Why should anyone else care about water rates in tiny Casmalia? Because they just might be one of the most recent manifestations of a principle set forth by Arnold Schwarzenegger when he began his run for governor in August 2003.

“Any of these kinds of real big, powerful special interests, if you take money from them, you owe them something,” Schwarzenegger intoned. Since then, he’s taken more than $128 million from precisely such special interests for his various campaign committees. And despite his more recent denials that contributors get anything, he knew in 2003 that by accepting their money he would unquestionably owe them something. What has changed since then?

Among his largest donors is Chevron Texaco, which plunked $100,000 into the kitty of the governor’s Dream Team Committee in early May, moving into 14th place on the list of his contributors with a total of $765,800 over five years.

Was it coincidence that the state Public Utilities Commission, controlled by Schwarzenegger appointees, within days gave Casmite an increase it had been seeking off and on for five years?

Nobody can be sure. But the rate increase will mean more than $100,000 in new revenue for Casmite (read: Chevron Texaco) over the next five years, which covers the donation. Anything after that is gravy. The amount is peanuts to Chevron Texaco, whose record-level profits of the last few years have been in the tens of billions of dollars. But giant corporations pay attention to their small subsidiaries, too.

This was merely the most recent example of suspicious-looking possible links between Schwarzenegger’s receipt of campaign donations and public policy decisions directly affecting the donors.

The list of these actions doesn’t even include actions benefiting companies that help pay Schwarzenegger’s often-extravagant travel expenses through a committee that grants them virtual anonymity, or companies that help pay for state-sponsored Schwarzenegger-run events like the Border Governors Conference coming up within the next month.

Schwarzenegger and his aides maintain his own wealth, estimated at more than $120 million, insulates him from undue influence by donors. “He never takes actions because of what anyone contributes,” press aide Aaron McLear has often said.
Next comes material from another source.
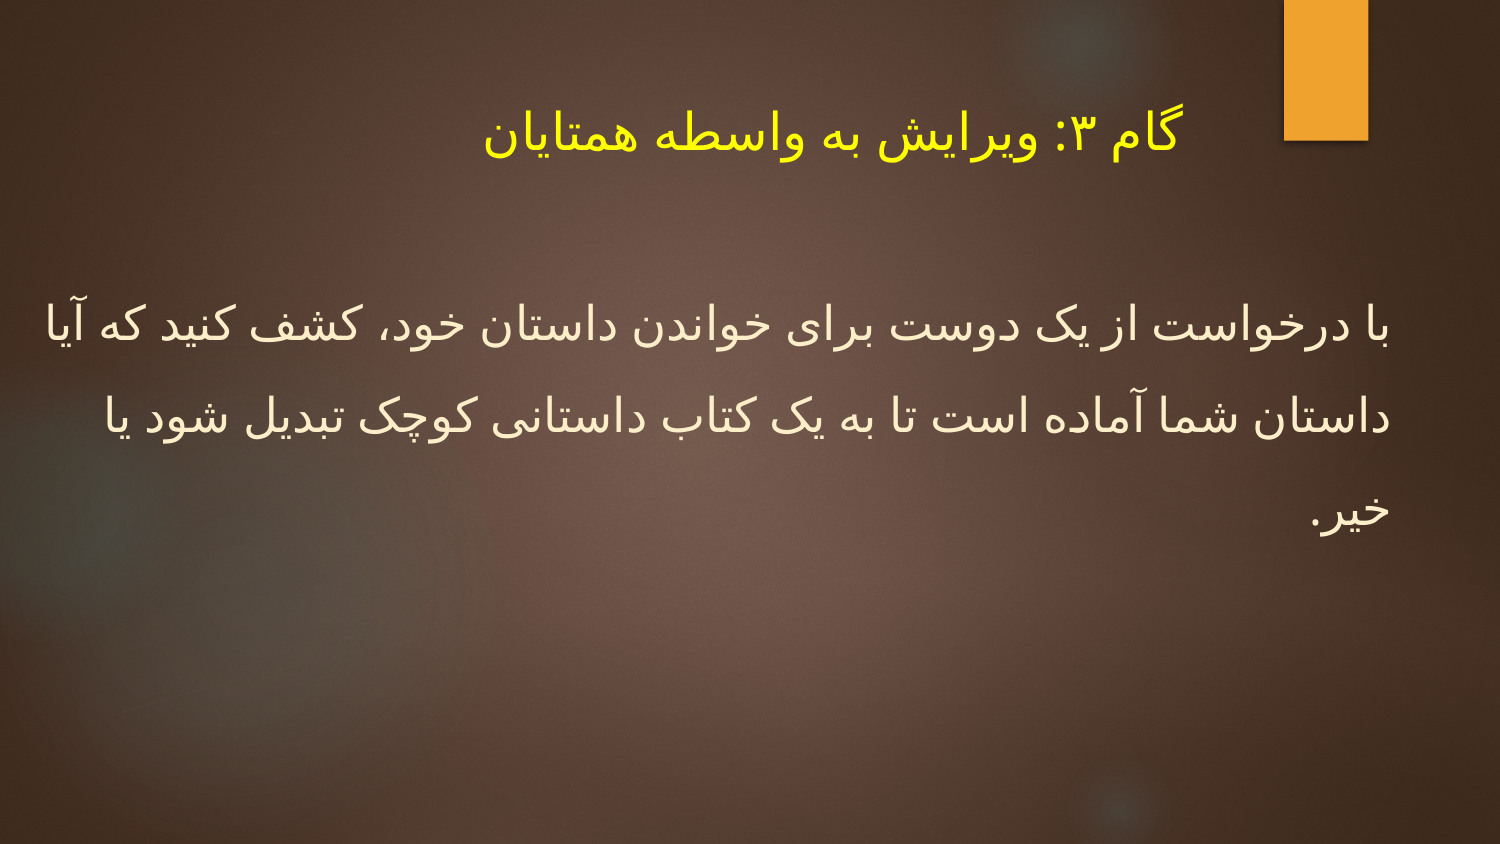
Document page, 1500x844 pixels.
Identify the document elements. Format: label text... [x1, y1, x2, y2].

But yet… what about the fact that Sempra Energy has kicked in hundreds of thousands of dollars over the years, and Schwarzenegger has twice killed legislative efforts to mandate public hearings on whether California needs liquefied natural gas (LNG) imports, featuring sworn testimony and cross-examination of witnesses?

What about his Air Resources Board drastically scaling back last spring its longstanding zero emission vehicle requirements for 2010 and beyond in a move strongly pushed by the auto industry, which has contributed $3.75 million to Schwarzenegger?

What about his taking several hundred thousand dollars from the former SBC Corp. shortly before the PUC okayed its merger into the new AT&T, creating more concentration in the communications industry than has existed since the breakup of the old Ma Bell in the early 1980s? That merger could not have happened without the PUC action, and – oddly enough – AT&T has given very little to Schwarzenegger since.

The list goes on and on. It’s every bit as egregious as the similar “coincidences” that occurred under former Governor Gray Davis. His relations with campaign donors created an aura of corruption that led to his recall and Schwarzenegger’s election.

It’s been plain for many months that if Schwarzenegger didn’t clean up his fundraising act, his administration would be forever tainted. Plainly, Schwarzenegger has not changed, has not even begun to worry about how his fund-raising casts doubt on his integrity. The Casmalia action is merely the latest questionable event – and one of the smallest.